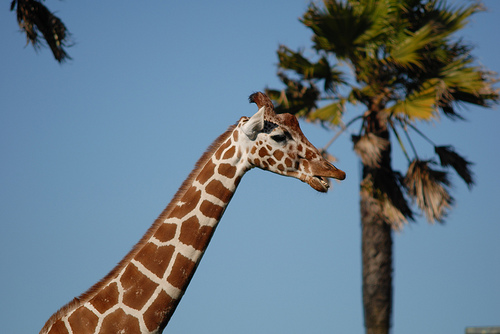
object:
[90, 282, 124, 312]
spot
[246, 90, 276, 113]
horn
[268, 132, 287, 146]
eyes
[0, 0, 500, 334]
sky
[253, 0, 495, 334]
palm tree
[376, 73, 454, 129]
palm fronds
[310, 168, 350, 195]
giraffe's mouth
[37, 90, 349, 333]
giraffe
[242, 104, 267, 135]
ear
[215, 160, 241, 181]
spot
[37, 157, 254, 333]
giraffe neck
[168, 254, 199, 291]
spot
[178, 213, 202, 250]
spot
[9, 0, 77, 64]
leaf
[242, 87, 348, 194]
head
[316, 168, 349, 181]
lip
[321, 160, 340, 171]
nostril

[Exercise instructions]:
Please extract every line above word for word, leaving the picture out of your answer.

[Response]:
object:
[90, 282, 124, 312]
spot
[246, 90, 276, 113]
horn
[268, 132, 287, 146]
eyes
[0, 0, 500, 334]
sky
[253, 0, 495, 334]
palm tree
[376, 73, 454, 129]
palm fronds
[310, 168, 350, 195]
giraffe's mouth
[37, 90, 349, 333]
giraffe
[242, 104, 267, 135]
ear
[215, 160, 241, 181]
spot
[37, 157, 254, 333]
giraffe neck
[168, 254, 199, 291]
spot
[178, 213, 202, 250]
spot
[9, 0, 77, 64]
leaf
[242, 87, 348, 194]
head
[316, 168, 349, 181]
lip
[321, 160, 340, 171]
nostril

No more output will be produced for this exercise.